**Problems to solve**:
1. From the piece on de Sade below, write out word for word the part that opens with the words containing "There’s a lot" and closes with "fantasies on prostitutes.".
2. Rewrite the listing below, putting "Published" in place of "Publikacja" each time it appears and leaving everything else as it is.

**Text under study**:
──────────
This week, we conclude our discussion of de Sade. In part I, we covered:
- The international art scandal surrounding the original manuscript of Les Cent Vingt Journées de Sodome
- The surface-level content of 120 Days, including layout
- Some of the absurd fantasies explored in the text
- Some critical commentary of the work from de Beauvoir and Georges Bataille
We closed with the assertion that despite its occasional absurdity, the book has a very serious side to be reckoned with.
Marquis de Moralist
Let’s begin the reckoning with de Beauvoir, whose essay, “Must We Burn Sade?”, is arguably the greatest critical account of 120 Days. She writes of de Sade, “…though not a consummate artist or a coherent philosopher, he deserves to be hailed as a great moralist.”
There’s a lot to unpack in that conclusion. De Sade’s enduring legacy is having sexual cruelty named in his honor. His definitive work is an epic of non-stop debasement, dismemberment, torture, rape and murder. De Sade was imprisoned more than once for acting out some of these fantasies on prostitutes.
How does he make the leap from monster to moralist?
There is something in de Sade’s philosophy that predicts Nietzsche. Human nature has a cruel streak, but rather than dividing us, it creates a de facto relationship between sadist and victim. This relationship exists prior to and outside of moral or utilitarian judgements. Opinions may be imposed a posteriori, but de Sade is more concerned with the relationship itself — the moment the whip kisses flesh, without the labels of good and evil, in what Sartre would call the unreflective consciousness.
This is where we must consider the Marquis.
He developed his philosophy, de Beauvoir writes, in his youth, when the young aristocrat realized that his sexual appetites deviated from the norm. But he did not wish to be an outsider. “The immensity of his literary effort shows how passionately he wished to be accepted by the human community,” she writes.
──────────
**Provided data**:

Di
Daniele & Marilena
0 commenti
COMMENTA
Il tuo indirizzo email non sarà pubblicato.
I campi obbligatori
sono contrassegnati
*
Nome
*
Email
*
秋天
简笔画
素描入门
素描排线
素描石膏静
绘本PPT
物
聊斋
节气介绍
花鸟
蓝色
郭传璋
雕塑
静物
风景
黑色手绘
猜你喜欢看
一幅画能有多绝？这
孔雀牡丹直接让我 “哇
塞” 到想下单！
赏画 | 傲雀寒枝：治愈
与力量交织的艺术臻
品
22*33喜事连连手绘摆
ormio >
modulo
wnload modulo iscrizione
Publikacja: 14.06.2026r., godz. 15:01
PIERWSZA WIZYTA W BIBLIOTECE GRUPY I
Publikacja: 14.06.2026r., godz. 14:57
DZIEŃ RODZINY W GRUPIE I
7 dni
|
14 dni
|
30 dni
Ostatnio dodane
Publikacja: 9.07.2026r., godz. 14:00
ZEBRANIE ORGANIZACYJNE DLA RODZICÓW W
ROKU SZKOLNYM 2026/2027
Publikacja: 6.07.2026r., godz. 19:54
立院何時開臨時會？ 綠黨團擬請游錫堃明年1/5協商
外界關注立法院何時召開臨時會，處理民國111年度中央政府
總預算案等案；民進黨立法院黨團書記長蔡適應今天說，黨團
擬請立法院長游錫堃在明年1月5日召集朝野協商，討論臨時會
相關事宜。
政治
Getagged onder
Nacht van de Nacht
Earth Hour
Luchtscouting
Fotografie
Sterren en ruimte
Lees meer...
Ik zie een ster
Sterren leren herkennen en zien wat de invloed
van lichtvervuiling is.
──────────
**Answers below**:
1.
There’s a lot to unpack in that conclusion. De Sade’s enduring legacy is having sexual cruelty named in his honor. His definitive work is an epic of non-stop debasement, dismemberment, torture, rape and murder. De Sade was imprisoned more than once for acting out some of these fantasies on prostitutes.

2.
Di
Daniele & Marilena
0 commenti
COMMENTA
Il tuo indirizzo email non sarà pubblicato.
I campi obbligatori
sono contrassegnati
*
Nome
*
Email
*
秋天
简笔画
素描入门
素描排线
素描石膏静
绘本PPT
物
聊斋
节气介绍
花鸟
蓝色
郭传璋
雕塑
静物
风景
黑色手绘
猜你喜欢看
一幅画能有多绝？这
孔雀牡丹直接让我 “哇
塞” 到想下单！
赏画 | 傲雀寒枝：治愈
与力量交织的艺术臻
品
22*33喜事连连手绘摆
ormio >
modulo
wnload modulo iscrizione
Published: 14.06.2026r., godz. 15:01
PIERWSZA WIZYTA W BIBLIOTECE GRUPY I
Published: 14.06.2026r., godz. 14:57
DZIEŃ RODZINY W GRUPIE I
7 dni
|
14 dni
|
30 dni
Ostatnio dodane
Published: 9.07.2026r., godz. 14:00
ZEBRANIE ORGANIZACYJNE DLA RODZICÓW W
ROKU SZKOLNYM 2026/2027
Published: 6.07.2026r., godz. 19:54
立院何時開臨時會？ 綠黨團擬請游錫堃明年1/5協商
外界關注立法院何時召開臨時會，處理民國111年度中央政府
總預算案等案；民進黨立法院黨團書記長蔡適應今天說，黨團
擬請立法院長游錫堃在明年1月5日召集朝野協商，討論臨時會
相關事宜。
政治
Getagged onder
Nacht van de Nacht
Earth Hour
Luchtscouting
Fotografie
Sterren en ruimte
Lees meer...
Ik zie een ster
Sterren leren herkennen en zien wat de invloed
van lichtvervuiling is.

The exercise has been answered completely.